In the December 2010 issue of Scientific American, an article "A Geometric Theory of
Everything" by A. G. Lisi and J. O. Weatherall states "… what is arguably the most
intricate structure known to mathematics, the exceptional Lie group E8." Elsewhere in the
article it says "… what is perhaps the most beautiful structure in all of
mathematics, the largest simple exceptional Lie group. E8." Are these sensible
statements? What are some other candidates for the most intricate structure and for the
most beautiful structure in all of mathematics? I think the discussion should be confined
to "single objects," and not such general "structures" as modern algebraic geometry.

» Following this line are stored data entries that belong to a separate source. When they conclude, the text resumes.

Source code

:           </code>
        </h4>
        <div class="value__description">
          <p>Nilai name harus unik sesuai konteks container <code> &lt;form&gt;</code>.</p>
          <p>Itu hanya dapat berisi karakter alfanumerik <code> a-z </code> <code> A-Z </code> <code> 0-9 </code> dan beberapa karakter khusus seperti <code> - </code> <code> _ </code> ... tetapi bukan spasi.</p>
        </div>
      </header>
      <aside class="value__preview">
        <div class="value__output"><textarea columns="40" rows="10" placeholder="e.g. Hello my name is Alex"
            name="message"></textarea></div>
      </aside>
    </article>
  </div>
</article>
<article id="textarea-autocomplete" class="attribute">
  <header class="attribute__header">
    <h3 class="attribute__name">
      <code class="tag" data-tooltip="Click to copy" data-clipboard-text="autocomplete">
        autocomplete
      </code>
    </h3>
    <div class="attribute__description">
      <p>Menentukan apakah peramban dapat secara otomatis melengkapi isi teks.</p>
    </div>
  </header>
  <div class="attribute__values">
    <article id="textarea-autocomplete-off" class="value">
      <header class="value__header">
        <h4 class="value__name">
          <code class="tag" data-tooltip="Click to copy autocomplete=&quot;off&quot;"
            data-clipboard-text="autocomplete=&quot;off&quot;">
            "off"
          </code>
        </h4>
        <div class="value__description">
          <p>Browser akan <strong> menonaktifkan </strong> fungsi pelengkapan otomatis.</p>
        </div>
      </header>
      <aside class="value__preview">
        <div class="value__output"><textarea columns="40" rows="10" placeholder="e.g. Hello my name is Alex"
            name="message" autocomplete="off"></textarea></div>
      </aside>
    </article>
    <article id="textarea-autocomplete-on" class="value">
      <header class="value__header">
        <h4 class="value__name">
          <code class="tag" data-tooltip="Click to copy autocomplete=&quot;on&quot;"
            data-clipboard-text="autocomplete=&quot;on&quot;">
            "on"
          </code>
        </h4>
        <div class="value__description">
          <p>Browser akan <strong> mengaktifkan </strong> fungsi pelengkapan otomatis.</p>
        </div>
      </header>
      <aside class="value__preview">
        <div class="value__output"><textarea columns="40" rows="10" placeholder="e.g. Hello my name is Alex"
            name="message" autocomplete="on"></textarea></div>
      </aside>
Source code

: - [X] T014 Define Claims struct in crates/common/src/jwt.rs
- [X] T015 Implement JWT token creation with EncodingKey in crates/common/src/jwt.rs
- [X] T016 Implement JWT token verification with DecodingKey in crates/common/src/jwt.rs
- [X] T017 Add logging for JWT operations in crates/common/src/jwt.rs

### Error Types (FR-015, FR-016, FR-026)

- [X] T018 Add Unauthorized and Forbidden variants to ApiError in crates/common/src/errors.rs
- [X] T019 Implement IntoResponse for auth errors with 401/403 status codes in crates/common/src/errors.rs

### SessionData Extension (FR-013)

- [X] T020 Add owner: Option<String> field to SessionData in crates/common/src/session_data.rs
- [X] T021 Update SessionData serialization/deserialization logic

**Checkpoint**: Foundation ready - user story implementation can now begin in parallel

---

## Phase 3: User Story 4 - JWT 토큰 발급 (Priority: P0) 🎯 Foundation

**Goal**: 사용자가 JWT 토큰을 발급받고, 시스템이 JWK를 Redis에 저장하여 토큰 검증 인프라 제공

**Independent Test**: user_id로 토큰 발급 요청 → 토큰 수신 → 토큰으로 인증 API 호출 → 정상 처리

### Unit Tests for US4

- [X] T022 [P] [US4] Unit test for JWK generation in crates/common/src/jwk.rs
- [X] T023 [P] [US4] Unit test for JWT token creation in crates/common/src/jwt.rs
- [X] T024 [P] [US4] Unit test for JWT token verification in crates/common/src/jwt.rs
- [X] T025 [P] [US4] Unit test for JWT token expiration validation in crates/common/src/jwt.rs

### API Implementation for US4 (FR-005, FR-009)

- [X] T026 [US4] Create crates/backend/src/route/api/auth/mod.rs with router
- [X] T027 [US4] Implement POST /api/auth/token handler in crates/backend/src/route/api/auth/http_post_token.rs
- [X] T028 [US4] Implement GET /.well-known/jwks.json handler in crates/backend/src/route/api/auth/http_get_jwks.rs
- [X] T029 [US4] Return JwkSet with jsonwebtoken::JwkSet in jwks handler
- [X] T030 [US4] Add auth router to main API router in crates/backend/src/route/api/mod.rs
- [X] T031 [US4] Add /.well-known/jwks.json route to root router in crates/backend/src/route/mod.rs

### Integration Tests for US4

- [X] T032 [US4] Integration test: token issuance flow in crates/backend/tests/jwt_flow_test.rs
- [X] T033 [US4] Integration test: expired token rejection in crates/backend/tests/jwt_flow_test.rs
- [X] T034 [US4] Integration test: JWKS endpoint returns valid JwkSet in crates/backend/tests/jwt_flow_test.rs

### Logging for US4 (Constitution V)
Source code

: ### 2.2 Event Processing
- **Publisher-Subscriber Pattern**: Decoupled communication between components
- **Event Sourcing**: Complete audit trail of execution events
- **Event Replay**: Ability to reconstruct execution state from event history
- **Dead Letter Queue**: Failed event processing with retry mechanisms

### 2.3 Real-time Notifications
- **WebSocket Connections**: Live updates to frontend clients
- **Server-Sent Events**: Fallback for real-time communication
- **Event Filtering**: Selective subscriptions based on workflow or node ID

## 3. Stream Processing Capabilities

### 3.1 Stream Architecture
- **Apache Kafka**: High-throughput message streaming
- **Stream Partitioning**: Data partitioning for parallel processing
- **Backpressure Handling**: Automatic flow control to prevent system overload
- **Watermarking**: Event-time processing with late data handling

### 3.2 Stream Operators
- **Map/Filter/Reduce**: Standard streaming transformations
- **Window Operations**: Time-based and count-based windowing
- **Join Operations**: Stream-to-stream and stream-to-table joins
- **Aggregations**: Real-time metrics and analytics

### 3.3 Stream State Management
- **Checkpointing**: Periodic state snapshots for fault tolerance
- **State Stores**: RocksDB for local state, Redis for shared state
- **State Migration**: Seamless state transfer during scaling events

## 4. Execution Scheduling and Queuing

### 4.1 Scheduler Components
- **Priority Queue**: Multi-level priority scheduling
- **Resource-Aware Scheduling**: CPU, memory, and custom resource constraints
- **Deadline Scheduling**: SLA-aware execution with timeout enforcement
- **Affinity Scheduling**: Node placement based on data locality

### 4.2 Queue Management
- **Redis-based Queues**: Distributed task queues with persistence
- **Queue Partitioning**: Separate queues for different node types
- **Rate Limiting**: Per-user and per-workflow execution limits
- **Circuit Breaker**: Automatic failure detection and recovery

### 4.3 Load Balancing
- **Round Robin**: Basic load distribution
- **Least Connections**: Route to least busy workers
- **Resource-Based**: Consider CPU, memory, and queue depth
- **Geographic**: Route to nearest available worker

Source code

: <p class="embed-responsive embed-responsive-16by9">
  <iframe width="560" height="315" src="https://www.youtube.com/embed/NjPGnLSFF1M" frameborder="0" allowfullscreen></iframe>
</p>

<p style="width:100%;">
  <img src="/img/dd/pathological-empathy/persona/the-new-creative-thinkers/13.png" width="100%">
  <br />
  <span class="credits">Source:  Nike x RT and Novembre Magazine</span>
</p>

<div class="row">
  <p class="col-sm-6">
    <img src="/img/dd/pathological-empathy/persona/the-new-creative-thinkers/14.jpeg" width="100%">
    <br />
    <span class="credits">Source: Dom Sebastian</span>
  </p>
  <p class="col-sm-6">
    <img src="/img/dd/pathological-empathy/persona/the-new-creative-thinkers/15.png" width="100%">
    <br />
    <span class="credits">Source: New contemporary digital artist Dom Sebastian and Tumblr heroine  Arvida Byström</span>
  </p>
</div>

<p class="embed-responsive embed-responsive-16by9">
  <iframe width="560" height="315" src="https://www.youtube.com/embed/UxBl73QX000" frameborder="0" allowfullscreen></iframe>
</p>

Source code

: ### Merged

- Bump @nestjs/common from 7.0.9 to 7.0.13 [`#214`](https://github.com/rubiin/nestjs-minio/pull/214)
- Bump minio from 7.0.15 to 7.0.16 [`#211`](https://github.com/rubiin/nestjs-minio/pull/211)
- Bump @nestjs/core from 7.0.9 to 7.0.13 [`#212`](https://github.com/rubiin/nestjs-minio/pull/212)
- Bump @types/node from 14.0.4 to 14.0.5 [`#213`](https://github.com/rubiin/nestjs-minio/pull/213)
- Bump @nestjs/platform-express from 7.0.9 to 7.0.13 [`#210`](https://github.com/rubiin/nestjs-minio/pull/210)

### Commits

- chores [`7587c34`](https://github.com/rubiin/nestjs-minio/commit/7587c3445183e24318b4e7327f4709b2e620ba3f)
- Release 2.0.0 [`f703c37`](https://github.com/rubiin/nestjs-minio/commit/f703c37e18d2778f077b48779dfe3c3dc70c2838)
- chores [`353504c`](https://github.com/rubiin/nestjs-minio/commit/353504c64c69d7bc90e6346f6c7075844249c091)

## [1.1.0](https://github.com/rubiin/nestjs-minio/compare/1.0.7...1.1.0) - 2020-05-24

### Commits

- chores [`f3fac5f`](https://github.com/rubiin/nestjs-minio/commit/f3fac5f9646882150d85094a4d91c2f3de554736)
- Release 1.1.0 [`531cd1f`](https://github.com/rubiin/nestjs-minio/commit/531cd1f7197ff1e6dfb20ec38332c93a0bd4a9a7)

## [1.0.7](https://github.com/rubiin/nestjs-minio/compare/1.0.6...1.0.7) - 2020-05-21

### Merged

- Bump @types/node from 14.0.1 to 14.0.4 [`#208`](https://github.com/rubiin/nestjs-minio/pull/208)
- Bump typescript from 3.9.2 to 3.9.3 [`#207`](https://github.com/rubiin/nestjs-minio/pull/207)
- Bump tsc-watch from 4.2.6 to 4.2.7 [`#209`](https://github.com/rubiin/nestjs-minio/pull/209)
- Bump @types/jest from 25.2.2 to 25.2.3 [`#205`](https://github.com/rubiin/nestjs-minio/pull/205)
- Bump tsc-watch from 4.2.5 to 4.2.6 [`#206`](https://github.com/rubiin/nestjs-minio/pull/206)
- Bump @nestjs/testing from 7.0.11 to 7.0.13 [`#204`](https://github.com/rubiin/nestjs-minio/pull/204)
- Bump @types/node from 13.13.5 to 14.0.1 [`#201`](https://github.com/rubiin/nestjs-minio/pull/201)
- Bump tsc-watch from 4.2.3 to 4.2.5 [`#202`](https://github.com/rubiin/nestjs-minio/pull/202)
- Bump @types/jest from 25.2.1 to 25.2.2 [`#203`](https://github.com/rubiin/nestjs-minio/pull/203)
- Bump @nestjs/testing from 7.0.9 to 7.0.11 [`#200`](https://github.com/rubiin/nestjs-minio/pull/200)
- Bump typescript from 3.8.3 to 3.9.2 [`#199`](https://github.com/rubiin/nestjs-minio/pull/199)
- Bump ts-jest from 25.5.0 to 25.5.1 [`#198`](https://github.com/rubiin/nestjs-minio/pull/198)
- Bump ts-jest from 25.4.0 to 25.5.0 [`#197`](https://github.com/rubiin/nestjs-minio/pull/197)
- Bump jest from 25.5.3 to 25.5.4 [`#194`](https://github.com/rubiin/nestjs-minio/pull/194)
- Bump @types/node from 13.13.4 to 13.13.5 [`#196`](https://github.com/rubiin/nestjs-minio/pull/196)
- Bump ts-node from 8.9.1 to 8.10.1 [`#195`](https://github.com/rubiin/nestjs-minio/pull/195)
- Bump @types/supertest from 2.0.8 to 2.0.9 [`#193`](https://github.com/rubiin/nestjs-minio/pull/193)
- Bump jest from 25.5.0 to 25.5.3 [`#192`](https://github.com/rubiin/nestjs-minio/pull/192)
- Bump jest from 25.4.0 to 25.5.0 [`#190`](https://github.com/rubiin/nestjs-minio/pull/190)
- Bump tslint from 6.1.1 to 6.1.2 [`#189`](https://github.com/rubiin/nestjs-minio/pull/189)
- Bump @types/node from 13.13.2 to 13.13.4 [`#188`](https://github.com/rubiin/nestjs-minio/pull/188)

Question asked by Richard Stanley
Here are the top candidates so far:
1) The absolute Galois group of the rationals
2) The natural numbers (and variations)
4) Homotopy groups of spheres
5) The Mandelbrot set
6) The Littlewood Richardson coefficients (representations of $S_n$ etc.)
7) The class of ordinals
8) The monster vertex algebra
9) Classical Hopf fibration
10) Exotic Lie groups
11) The Cantor set
12) The 24 dimensional packing of unit spheres with kissing number 196560 (related to 8).
13) The simplicial symmetric sphere spectrum
14) F_un (whatever it is)
15) The Grothendiek-Teichmuller tower.
16) Riemann's zeta function
17) Schwartz space of functions
And there are a few more…
Best Answer
The absolute Galois group of $\mathbb{Q}$. It contains the information of all algebraic extensions of the rationals - and is therefore the most important single object of algebraic number theory. Representations of the absolute Galois group are central to many diophantine questions; see for example the Taniyama-Shimura conjecture (aka modularity theorem) which led to a solution of Fermat's last theorem and states in some form that certain Galois representations associated to elliptic curves come from modular forms.
One of the most intricate set of conjectures is dedicated (partly) to the study of representations of the absolute Galois group of $\mathbb{Q}$: the Langlands program.